No-one would read Ovid's Amores for profundity, but the poems flow along so easily and enjoyably that it's easy to forget that they are, essentially, verse set-pieces. Most critics seem to believe that the poems in the Amores are riffs on universal elegiac themes rather than reflections of Ovid's own life experiences (I tend to agree), but this doesn't diminish their appeal. And one of their most endearing qualities is that Ovid is able to give full rein to his wonderful gift for sly humour while purporting to express love, anger, and all the other elegiac emotions. Take the lesser-known twelfth poem of the first book, in which Ovid rants at the writing-tablet that has informed him that today's date with his girlfriend is cancelled.
Anger at inanimate objects is hardly a novelty in classical verse, but there are few more deft examples of it than this. What insults can you throw at a writing-tablet? Well, Ovid was a master at expressing tongue-in-cheek indignation, and here he shoots the messenger in brilliant style:
at tamquam minio penitus medicata rubebas,
ille color vere sanguinolentus erat!
proiectae triviis iaceatis, inutile lignum,
vosque rotae frangat praetereuntis onus!
illum etiam, qui vos ex arbore vertit in usum,
convincam puras non habuisse manus.
praebuit illa arbor misero suspendia collo,
carnifici diras praebuit illa cruces;
illa dedit turpes raucis bubonibus umbras,
vulturis in ramis et strigis ova tulit.
"But even though you were thoroughly tinged with vermilion dye, you were blushing...and that colour was really that of blood! You can be tossed out and lie there on a street corner, you useless wood, and I hope the weight of a passing wheel breaks you! And even that man who got you from the tree and carved you into something useful...I'll show that he was up to no good with those hands! That tree provided stocks for some poor wretch's neck, it provided the dreaded crosses for the executioner; it gave unholy shade to noisy owls, and carried the eggs of a vulture and a screech-owl on its branches!"
(Ovid, Amores I.12, 11-20)
Line 11: "rubebas" carries a pun which Ovid uses to good effect elsewhere (in the penultimate line of the famous "Aurora" poem, to be precise); the tablet is red, but that colour suggests that it is blushing at the bad news it is carrying; naturally, the word is left until the emphatic final position for extra effect.
12: the long-drawn-out word "sanguinolentus", which encompasses most of the back end of the pentameter line, is used instead of the simple sanguineus (which is metrically usable). Why? In my view, partly to stretch out the insult in a humorous way, and partly to practically accuse the tablet of a crime: it smells (olet) of blood!

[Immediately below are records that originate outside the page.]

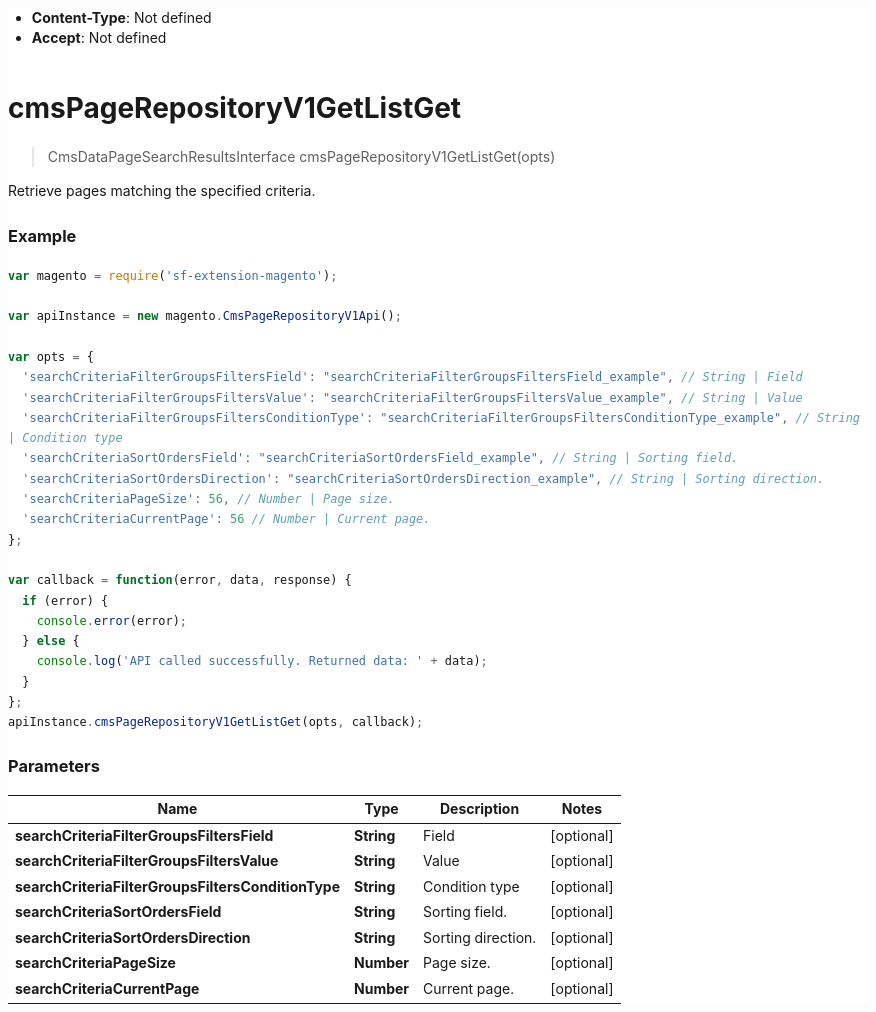  - **Content-Type**: Not defined
 - **Accept**: Not defined

<a name="cmsPageRepositoryV1GetListGet"></a>
# **cmsPageRepositoryV1GetListGet**
> CmsDataPageSearchResultsInterface cmsPageRepositoryV1GetListGet(opts)



Retrieve pages matching the specified criteria.

### Example
```javascript
var magento = require('sf-extension-magento');

var apiInstance = new magento.CmsPageRepositoryV1Api();

var opts = { 
  'searchCriteriaFilterGroupsFiltersField': "searchCriteriaFilterGroupsFiltersField_example", // String | Field
  'searchCriteriaFilterGroupsFiltersValue': "searchCriteriaFilterGroupsFiltersValue_example", // String | Value
  'searchCriteriaFilterGroupsFiltersConditionType': "searchCriteriaFilterGroupsFiltersConditionType_example", // String | Condition type
  'searchCriteriaSortOrdersField': "searchCriteriaSortOrdersField_example", // String | Sorting field.
  'searchCriteriaSortOrdersDirection': "searchCriteriaSortOrdersDirection_example", // String | Sorting direction.
  'searchCriteriaPageSize': 56, // Number | Page size.
  'searchCriteriaCurrentPage': 56 // Number | Current page.
};

var callback = function(error, data, response) {
  if (error) {
    console.error(error);
  } else {
    console.log('API called successfully. Returned data: ' + data);
  }
};
apiInstance.cmsPageRepositoryV1GetListGet(opts, callback);
```

### Parameters

Name | Type | Description  | Notes
------------- | ------------- | ------------- | -------------
 **searchCriteriaFilterGroupsFiltersField** | **String**| Field | [optional] 
 **searchCriteriaFilterGroupsFiltersValue** | **String**| Value | [optional] 
 **searchCriteriaFilterGroupsFiltersConditionType** | **String**| Condition type | [optional] 
 **searchCriteriaSortOrdersField** | **String**| Sorting field. | [optional] 
 **searchCriteriaSortOrdersDirection** | **String**| Sorting direction. | [optional] 
 **searchCriteriaPageSize** | **Number**| Page size. | [optional] 
 **searchCriteriaCurrentPage** | **Number**| Current page. | [optional]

13: in "iaceatis" we again have the second person jussive subjunctive, which Virgil used to such good effect in Dido's dying curse. The imperate iacete could have been used, but then there wouldn't be the overtones of a wish for the tablet to come to harm. Ovid is (pretending to be) in a vindictive mood...
14: Ovid cleverly leaves "onus" until the end; the wood should not just be crushed by a wheel, but by the full weight of a wheel. It should feel it, dammit!
16: another double meaning in "convincam", which can have a sense of convict as well as convince (both meanings, of course, are reflected in the English derivations). The notion of the tree-lopper or the carpenter (or both) not having "puras...manus" is partly ironic, since Ovid is using the tablet to conduct a presumably illicit affair.
17-18: so now we move to the tree which provided the wood for the tablet. "praebuit illa" is repeated in anaphora to ram home the point: this tree was a source of suffering for others as well as poor me!
19-20: this section of the poem finishes with criticism of the tree for the shelter it provided for certain birds which the Romans did not like, and the jarring adjective-noun pair "turpes...umbras" encapsulates this idea perfectly. umbrae can be pleasant on a sunny day, and perhaps sad or frightening if the word is meant to refer to the shades of the dead, but "turpes"? It is a word which would rarely ever fit as a description of umbrae, and it is all the more effective here for that. The phrase also helps to give the line a memorable sound, with the proliferation of "r" and "b" sounds creating a deliberate ugliness. The final insult, that the tree protected the eggs of two particularly horrible birds (owls were the traditional Roman birds of ill omen, while vultures were despised for obvious reasons), caps the rant off nicely, with "vulturis" placed in the emphatic initial position.
I wonder whether Ovid would have preferred email?